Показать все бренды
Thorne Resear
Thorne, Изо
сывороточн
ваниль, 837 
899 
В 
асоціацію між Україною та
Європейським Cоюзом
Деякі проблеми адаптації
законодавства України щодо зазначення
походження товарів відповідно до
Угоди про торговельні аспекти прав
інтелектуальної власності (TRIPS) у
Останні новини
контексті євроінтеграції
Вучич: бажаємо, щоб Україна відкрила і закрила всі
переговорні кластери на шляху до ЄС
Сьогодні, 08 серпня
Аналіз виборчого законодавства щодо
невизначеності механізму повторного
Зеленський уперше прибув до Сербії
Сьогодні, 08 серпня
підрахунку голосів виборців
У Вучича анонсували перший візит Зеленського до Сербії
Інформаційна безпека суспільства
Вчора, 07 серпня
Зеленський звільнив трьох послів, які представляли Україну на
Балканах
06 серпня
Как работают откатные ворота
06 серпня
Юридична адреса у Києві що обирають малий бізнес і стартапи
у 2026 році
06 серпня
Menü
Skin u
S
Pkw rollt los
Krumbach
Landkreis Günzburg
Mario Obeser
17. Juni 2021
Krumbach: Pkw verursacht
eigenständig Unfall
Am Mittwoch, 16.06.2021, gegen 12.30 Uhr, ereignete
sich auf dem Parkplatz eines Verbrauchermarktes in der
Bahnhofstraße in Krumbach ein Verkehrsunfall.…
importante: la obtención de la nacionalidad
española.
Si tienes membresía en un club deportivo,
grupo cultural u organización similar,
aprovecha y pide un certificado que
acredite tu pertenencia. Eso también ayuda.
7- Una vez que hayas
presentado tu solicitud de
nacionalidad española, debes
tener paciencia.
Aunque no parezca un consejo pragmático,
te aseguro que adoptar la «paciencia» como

* * * * *

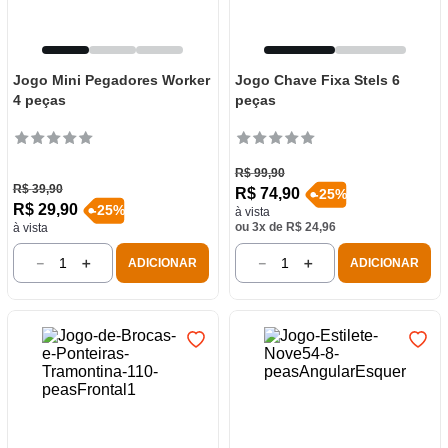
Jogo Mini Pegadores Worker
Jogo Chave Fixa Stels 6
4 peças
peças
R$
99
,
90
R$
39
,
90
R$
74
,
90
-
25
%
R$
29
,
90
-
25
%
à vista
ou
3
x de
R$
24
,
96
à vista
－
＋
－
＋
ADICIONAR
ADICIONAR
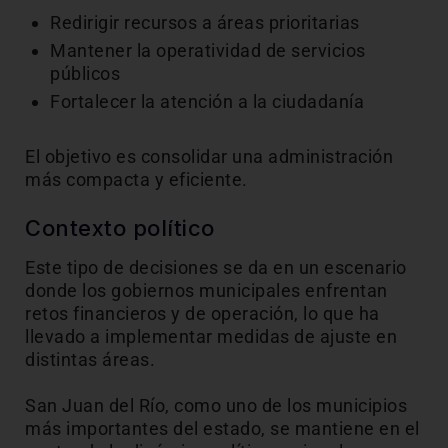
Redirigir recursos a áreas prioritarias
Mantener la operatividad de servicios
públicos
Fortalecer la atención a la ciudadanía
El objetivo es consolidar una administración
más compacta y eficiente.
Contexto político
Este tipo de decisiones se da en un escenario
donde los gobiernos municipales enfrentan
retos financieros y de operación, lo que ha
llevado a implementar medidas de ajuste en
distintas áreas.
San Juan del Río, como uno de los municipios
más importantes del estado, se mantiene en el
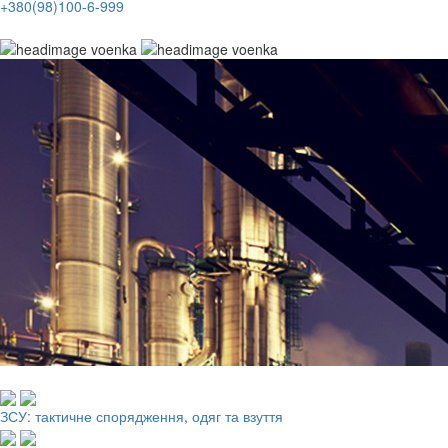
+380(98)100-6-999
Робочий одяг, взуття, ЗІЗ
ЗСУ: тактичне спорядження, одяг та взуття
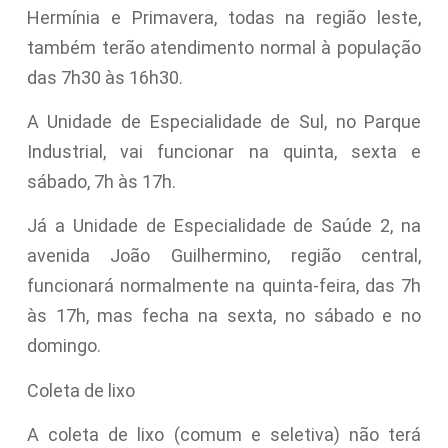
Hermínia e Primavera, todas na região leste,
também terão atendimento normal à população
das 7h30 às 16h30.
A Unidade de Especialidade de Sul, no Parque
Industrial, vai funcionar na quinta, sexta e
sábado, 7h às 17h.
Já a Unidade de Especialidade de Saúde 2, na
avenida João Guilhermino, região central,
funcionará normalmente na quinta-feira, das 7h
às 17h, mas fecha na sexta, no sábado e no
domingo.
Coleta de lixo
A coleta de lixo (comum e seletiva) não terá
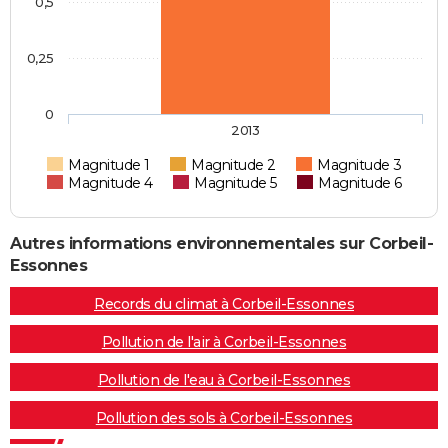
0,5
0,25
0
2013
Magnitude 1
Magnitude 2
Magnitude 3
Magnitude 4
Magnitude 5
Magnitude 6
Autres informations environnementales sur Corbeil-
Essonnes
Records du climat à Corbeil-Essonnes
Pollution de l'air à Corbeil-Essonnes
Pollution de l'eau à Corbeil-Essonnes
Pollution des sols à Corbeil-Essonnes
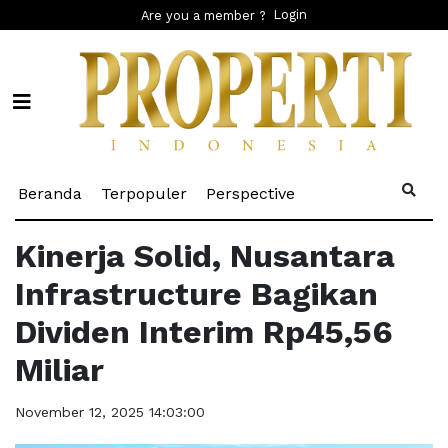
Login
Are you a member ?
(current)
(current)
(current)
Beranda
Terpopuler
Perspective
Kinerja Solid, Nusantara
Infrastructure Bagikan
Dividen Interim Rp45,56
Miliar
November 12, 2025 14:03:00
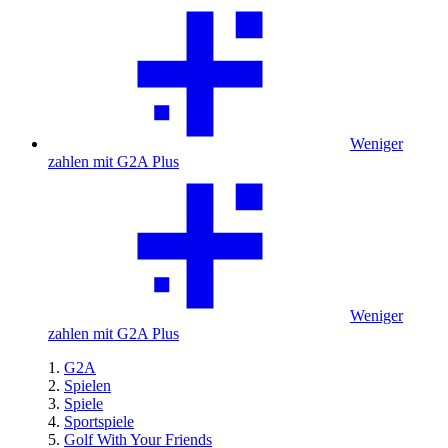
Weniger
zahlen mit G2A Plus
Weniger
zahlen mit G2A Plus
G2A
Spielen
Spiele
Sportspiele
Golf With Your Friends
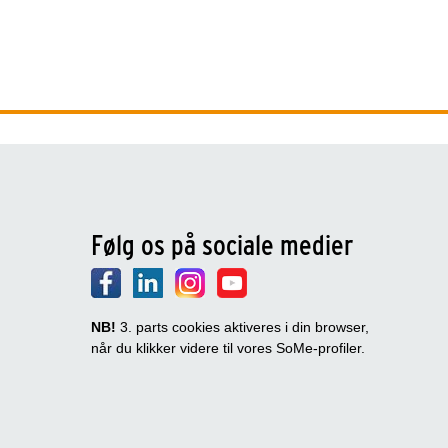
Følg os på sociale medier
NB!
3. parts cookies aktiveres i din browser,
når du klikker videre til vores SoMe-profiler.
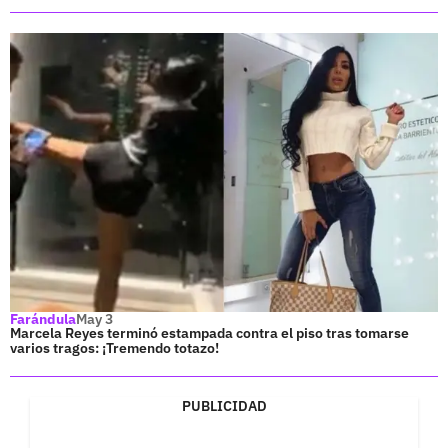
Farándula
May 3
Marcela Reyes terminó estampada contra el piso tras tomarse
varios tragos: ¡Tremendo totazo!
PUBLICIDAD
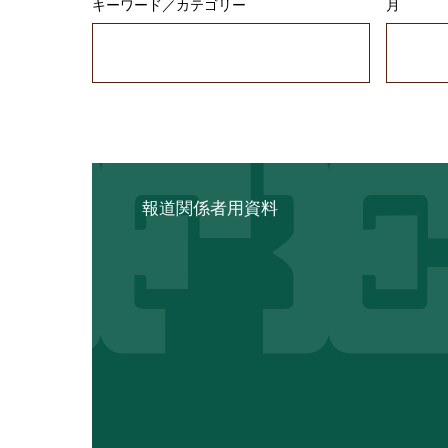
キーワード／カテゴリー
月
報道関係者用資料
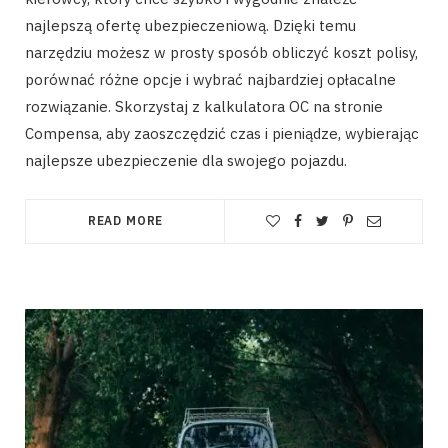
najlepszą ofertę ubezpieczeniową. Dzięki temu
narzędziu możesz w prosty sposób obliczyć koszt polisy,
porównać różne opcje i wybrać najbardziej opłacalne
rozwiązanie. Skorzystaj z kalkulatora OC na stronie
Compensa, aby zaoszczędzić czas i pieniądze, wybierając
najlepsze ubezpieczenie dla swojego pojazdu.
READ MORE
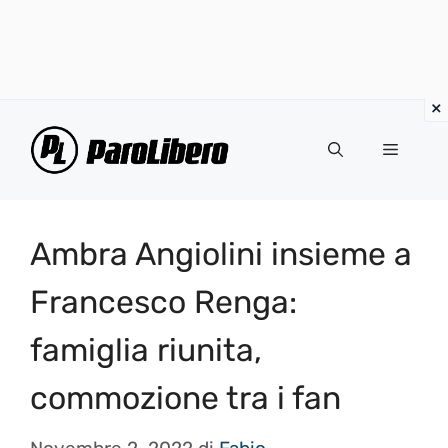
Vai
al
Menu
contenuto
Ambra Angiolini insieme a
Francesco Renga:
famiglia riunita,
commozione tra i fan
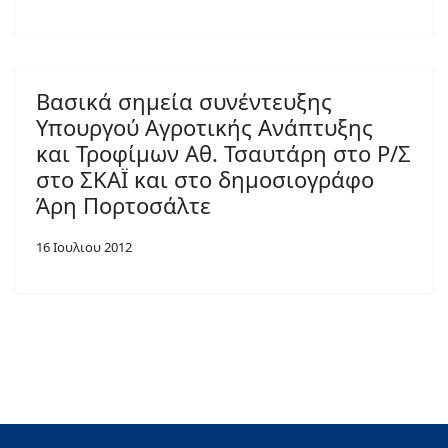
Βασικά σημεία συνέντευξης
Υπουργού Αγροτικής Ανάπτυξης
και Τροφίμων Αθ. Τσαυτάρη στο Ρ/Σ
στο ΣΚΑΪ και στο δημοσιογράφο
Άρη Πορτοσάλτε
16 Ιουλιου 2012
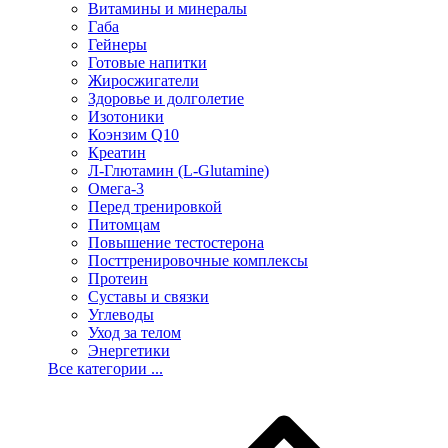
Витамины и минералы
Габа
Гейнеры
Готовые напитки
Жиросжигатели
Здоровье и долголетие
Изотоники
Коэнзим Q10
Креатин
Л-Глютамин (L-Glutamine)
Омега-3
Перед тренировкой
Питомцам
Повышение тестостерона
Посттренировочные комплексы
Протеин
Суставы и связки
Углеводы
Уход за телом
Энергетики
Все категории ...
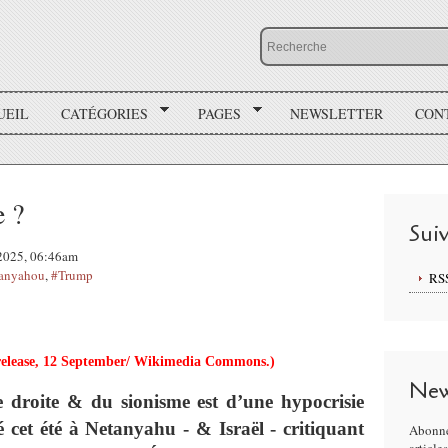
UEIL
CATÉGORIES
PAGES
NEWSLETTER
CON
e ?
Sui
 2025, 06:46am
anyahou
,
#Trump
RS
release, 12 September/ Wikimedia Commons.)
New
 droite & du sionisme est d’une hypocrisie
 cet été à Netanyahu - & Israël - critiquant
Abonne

* * * * *

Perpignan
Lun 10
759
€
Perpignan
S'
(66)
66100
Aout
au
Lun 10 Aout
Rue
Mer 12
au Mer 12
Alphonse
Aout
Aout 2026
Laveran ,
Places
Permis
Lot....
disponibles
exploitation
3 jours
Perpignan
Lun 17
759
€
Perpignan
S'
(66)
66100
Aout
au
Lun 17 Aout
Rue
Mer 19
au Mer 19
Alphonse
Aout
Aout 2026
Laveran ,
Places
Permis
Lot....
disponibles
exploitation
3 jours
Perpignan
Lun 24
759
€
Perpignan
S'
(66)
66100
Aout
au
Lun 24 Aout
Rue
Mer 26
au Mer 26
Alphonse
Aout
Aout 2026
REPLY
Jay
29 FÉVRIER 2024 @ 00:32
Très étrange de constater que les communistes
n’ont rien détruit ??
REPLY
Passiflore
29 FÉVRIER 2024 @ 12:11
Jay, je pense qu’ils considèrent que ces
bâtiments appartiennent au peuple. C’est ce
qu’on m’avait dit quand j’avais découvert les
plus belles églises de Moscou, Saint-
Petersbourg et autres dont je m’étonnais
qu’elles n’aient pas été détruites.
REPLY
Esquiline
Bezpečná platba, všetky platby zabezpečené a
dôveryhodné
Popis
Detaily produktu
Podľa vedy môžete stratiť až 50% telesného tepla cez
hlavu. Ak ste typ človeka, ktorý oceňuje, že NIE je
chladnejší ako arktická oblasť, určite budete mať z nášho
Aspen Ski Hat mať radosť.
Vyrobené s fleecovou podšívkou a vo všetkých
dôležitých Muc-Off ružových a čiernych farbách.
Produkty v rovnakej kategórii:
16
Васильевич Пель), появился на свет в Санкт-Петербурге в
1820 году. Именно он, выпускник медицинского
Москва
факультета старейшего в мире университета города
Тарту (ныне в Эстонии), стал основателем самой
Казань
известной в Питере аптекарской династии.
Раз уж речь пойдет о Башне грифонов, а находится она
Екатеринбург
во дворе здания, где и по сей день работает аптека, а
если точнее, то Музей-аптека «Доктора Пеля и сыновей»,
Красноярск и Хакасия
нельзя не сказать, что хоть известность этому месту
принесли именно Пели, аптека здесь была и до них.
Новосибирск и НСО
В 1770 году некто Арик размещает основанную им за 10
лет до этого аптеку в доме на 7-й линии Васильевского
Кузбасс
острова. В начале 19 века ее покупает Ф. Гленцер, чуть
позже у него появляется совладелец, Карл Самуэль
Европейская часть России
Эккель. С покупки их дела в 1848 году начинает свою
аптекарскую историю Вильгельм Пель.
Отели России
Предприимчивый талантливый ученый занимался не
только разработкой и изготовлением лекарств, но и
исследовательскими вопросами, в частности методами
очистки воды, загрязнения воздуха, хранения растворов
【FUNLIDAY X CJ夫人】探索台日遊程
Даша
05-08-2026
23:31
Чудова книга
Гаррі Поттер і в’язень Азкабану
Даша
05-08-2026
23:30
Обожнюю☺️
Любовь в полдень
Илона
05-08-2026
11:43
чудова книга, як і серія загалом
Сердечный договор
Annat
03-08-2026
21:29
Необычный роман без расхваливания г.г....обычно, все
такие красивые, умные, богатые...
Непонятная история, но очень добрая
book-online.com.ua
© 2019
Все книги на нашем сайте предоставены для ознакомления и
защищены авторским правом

* * * * *

- Problem statement -
Given the records above, restate word for word only the lines starting at the one with "Показать все бренды" and ending at the one with "te aseguro que".

- Task output -
Показать все бренды
Thorne Resear
Thorne, Изо
сывороточн
ваниль, 837 
899 
В 
асоціацію між Україною та
Європейським Cоюзом
Деякі проблеми адаптації
законодавства України щодо зазначення
походження товарів відповідно до
Угоди про торговельні аспекти прав
інтелектуальної власності (TRIPS) у
Останні новини
контексті євроінтеграції
Вучич: бажаємо, щоб Україна відкрила і закрила всі
переговорні кластери на шляху до ЄС
Сьогодні, 08 серпня
Аналіз виборчого законодавства щодо
невизначеності механізму повторного
Зеленський уперше прибув до Сербії
Сьогодні, 08 серпня
підрахунку голосів виборців
У Вучича анонсували перший візит Зеленського до Сербії
Інформаційна безпека суспільства
Вчора, 07 серпня
Зеленський звільнив трьох послів, які представляли Україну на
Балканах
06 серпня
Как работают откатные ворота
06 серпня
Юридична адреса у Києві що обирають малий бізнес і стартапи
у 2026 році
06 серпня
Menü
Skin u
S
Pkw rollt los
Krumbach
Landkreis Günzburg
Mario Obeser
17. Juni 2021
Krumbach: Pkw verursacht
eigenständig Unfall
Am Mittwoch, 16.06.2021, gegen 12.30 Uhr, ereignete
sich auf dem Parkplatz eines Verbrauchermarktes in der
Bahnhofstraße in Krumbach ein Verkehrsunfall.…
importante: la obtención de la nacionalidad
española.
Si tienes membresía en un club deportivo,
grupo cultural u organización similar,
aprovecha y pide un certificado que
acredite tu pertenencia. Eso también ayuda.
7- Una vez que hayas
presentado tu solicitud de
nacionalidad española, debes
tener paciencia.
Aunque no parezca un consejo pragmático,
te aseguro que adoptar la «paciencia» como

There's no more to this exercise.